→ **EXTRACTED TEXT**

# Tag Archives: Difficulty 4

## Hitting String

This is a good easy problem hidden in the middle of all of the hard ones.

The problem: Hitting String.  This is problem SR12 in the appendix.

The description: Given a set of strings A over the alphabet {0,1,*} all of the same length n, can we find a string x over the alphabet {0,1}, also of length n, where x agrees in at least one position with each string in A?

Example: Let A = {00000,11111,0*001, ***10, 101**, 1****}

Then x can be 10100.  It agrees with 00000 in the last position, 11111 in the first position, 0*001 in the fourth position, ***10 in the last position, and 1***** in the first position.

A pretty easy example of an instance that can’t be solved is A = {1**, 0**}, or even A = {***}

Reduction: We’ll go from 3SAT.  Each clause in the 3SAT instance will become a string in A.  Each string in A will have one position for each variable in the formula.  Each string will have a 1 in each variable’s position if that variable occurs positively in that clause, a 0 if it occurs negatively, and a * for all variables that don’t appear in the clause.  So each string will have just 3 characters that are not *.

Thus, we need to come up with a string x that has a 1 or 0 in each position (corresponding to a setting of a variable) that matches one of the three 1 or 0 characters in each string (satisfying that clause).

Difficulty: 4, maybe 3.  This is about as straightforward a “Turn SAT into a different kind of problem” reduction as you’re likely to see, but I do think crossing genre problems are harder for students than we may anticipate them to be.

## Capacity Assignment

This problem is from the same “unpublished manuscript” as last week’s.

The problem: Capacity Assignment.  This is problem SR7 in the appendix.

The description: Given a set C of “communication links”, and set M of positive capacities.  Each pair of a link c and a capacity m also has a cost function g(c,m) and delay penalty d(c,m) that has the following properties:

• If i < j ∈ M, then g(c,i) ≤ g(c,j)
• If i < j ∈ M, then d(c,i) ≥ d(c,j)

→ **DATA PROVIDED**
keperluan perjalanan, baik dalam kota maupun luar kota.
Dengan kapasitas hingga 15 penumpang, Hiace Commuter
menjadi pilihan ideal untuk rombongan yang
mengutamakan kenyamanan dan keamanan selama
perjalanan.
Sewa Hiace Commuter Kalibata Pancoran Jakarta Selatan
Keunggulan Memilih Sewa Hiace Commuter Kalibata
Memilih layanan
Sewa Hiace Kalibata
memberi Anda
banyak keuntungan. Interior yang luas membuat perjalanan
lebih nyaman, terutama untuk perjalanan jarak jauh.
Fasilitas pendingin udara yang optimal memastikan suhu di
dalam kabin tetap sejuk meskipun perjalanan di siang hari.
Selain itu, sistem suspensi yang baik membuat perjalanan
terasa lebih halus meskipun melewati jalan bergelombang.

→ **TO-DO ITEM A**
Answer these questions using the tag archive text:
(i) What appendix number does the text give for Hitting String?
(ii) Which problem does the Hitting String reduction start from?
(iii) What appendix number does the text give for Capacity Assignment?
→ **TO-DO ITEM B**
Repeat a passage of the tag archive text word for word. Begin at the words "This problem is" and stop after "g(c,i) ≤ g(c,j)".

→ **ANSWER SECTION A**
(i) SR12
(ii) 3SAT
(iii) SR7

→ **ANSWER SECTION B**
This problem is from the same “unpublished manuscript” as last week’s.

The problem: Capacity Assignment.  This is problem SR7 in the appendix.

The description: Given a set C of “communication links”, and set M of positive capacities.  Each pair of a link c and a capacity m also has a cost function g(c,m) and delay penalty d(c,m) that has the following properties:

• If i < j ∈ M, then g(c,i) ≤ g(c,j)